A surpreendente decisão gerou enorme insegurança jurídica, até porque não tinha eficácia vinculante, no que concerne ao chamamento de suplentes em todos os Parlamentos do país: algumas dessas Casas fizeram-no consoante o ritual histórico, obedecendo à listagem expedida pela justiça eleitoral, e outras, preferiram lastrear-se na decisão precária exarada por aquela corte máxima. Os suplentes da vez, preteridos num e noutro caso, entraram com reclamações jurídicas tão logo se oficializaram as convocações.
Foi exatamente este o caso da estudante Millane Patrícia Moura que reivindicou na justiça, na qualidade de primeiro suplente do PC do B, a vaga aberta no legislativo estadual do Piauí pela licença de deputado do mesmo partido. Estava no seu direito.
Muita gente, equivocadamente, viu na demanda judicial da estudante uma atitude ousada e descabida, posto que a suplente tivera apenas 30 votos no último pleito. O problema não tem nada a ver com quantidade de votos. Tanto faz Millane ter tido 30, quanto 30 mil votos. Ela apenas se valeu de uma brecha permitida pela inusitada decisão do STF.
O cerne da questão é a repentina violação da norma histórica que tem presidido os Parlamentos do país, sempre preenchendo as vagas legislativas oriundas de partidos coligados, nos casos de licença, renúncia, morte ou perda de mandato parlamentar, obedecendo à lista de suplentes da coligação, enviada pela justiça eleitoral, nunca na ordem de votação da legenda que a compõe.
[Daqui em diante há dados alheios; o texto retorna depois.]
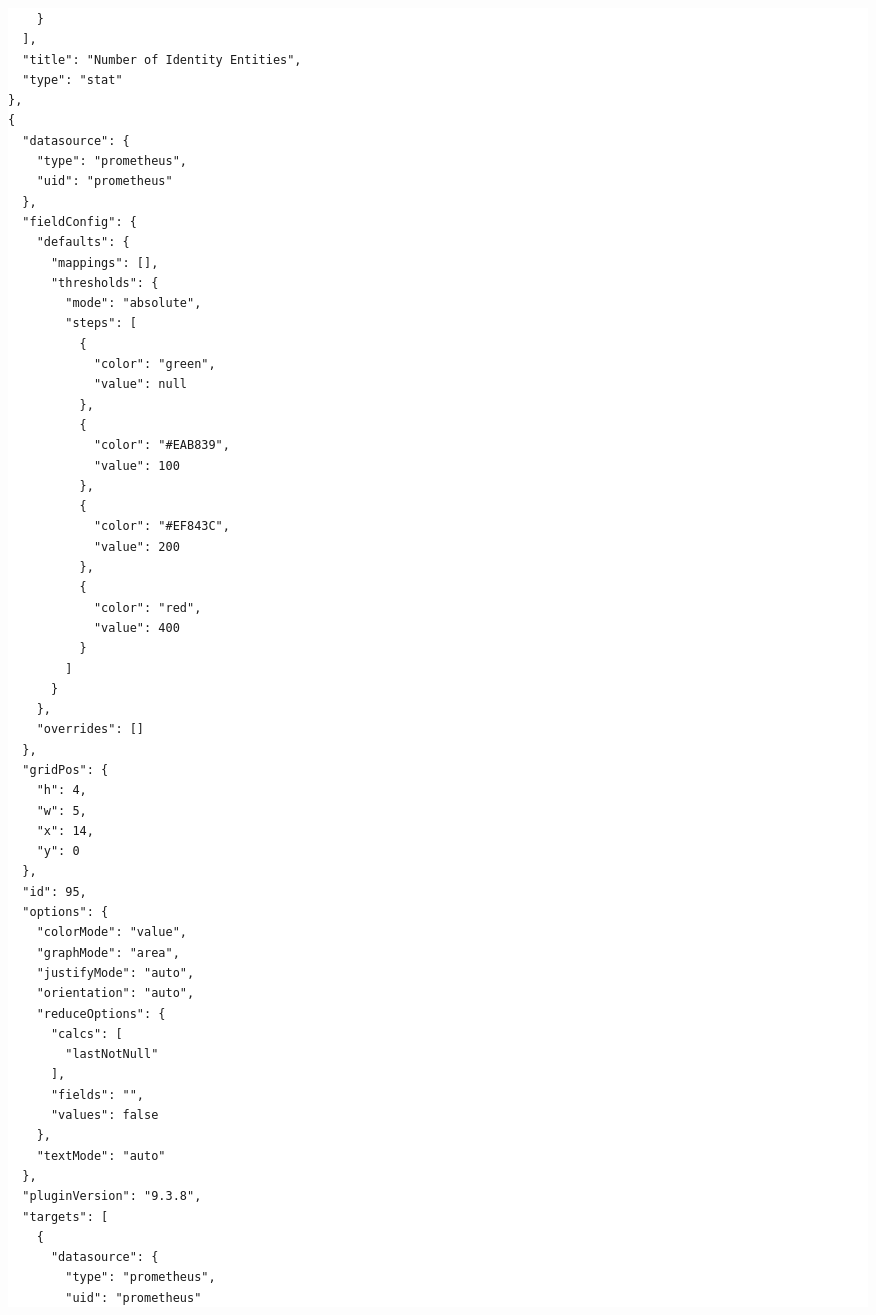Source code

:         }
      ],
      "title": "Number of Identity Entities",
      "type": "stat"
    },
    {
      "datasource": {
        "type": "prometheus",
        "uid": "prometheus"
      },
      "fieldConfig": {
        "defaults": {
          "mappings": [],
          "thresholds": {
            "mode": "absolute",
            "steps": [
              {
                "color": "green",
                "value": null
              },
              {
                "color": "#EAB839",
                "value": 100
              },
              {
                "color": "#EF843C",
                "value": 200
              },
              {
                "color": "red",
                "value": 400
              }
            ]
          }
        },
        "overrides": []
      },
      "gridPos": {
        "h": 4,
        "w": 5,
        "x": 14,
        "y": 0
      },
      "id": 95,
      "options": {
        "colorMode": "value",
        "graphMode": "area",
        "justifyMode": "auto",
        "orientation": "auto",
        "reduceOptions": {
          "calcs": [
            "lastNotNull"
          ],
          "fields": "",
          "values": false
        },
        "textMode": "auto"
      },
      "pluginVersion": "9.3.8",
      "targets": [
        {
          "datasource": {
            "type": "prometheus",
            "uid": "prometheus"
E qual a razão desse procedimento histórico dos legislativos? Para assunção aos Parlamentos os candidatos se valem da votação conjunta da coligação, não importando a contribuição de votos de cada partido da aliança. Eles se elegem então pela coligação (juridicamente, um partido), e não pelas agremiações componentes, embora os mandatos vão ser exercidos em nome das legendas partidárias.
O quociente partidário, que determina o número de vagas da coligação, depende do somatório de votos nominais e de legenda da coligação como um todo; não há quociente partidário das siglas componentes da aliança, até porque a legenda não existe no interior da coligação.
Ao cabo dos pleitos a justiça eleitoral apura quantas vagas cabem à coligação, preenchendo-as consoante a listagem ordinal dos candidatos mais votados, independente dos partidos a que pertençam. O candidato que ficou com a maior votação imediatamente abaixo da votação do ocupante da última vaga será o primeiro suplente da coligação, qualquer que seja a sua sigla partidária.
Então, aberta a vaga legislativa, tem-se convocado o suplente da coligação, na ordem de votação constante da lista da justiça eleitoral. Claro que o pleno do STF, em decisão final e com eficácia erga omnes, pode até vir a determinar que a vaga seja do partido, mas é razoável supor que se o fizer será com vigência a partir da eleição de 2012. Aí, tudo bem, não se alterariam as regras que foram estabelecidas para o pleito de 2010.
Mas, para evitar a deflagração de um conflito político-jurídico de dimensões gigantescas, requerendo-se, inclusive, outra eleição, é quase certo que aquela egrégia corte não referende as decisões liminares exaradas até agora e, pelo menos para a legislatura em curso, mantenha o entendimento de sempre: a vaga é da coligação, conforme, aliás, o legislativo federal pretende emendar a Constituição nesse sentido.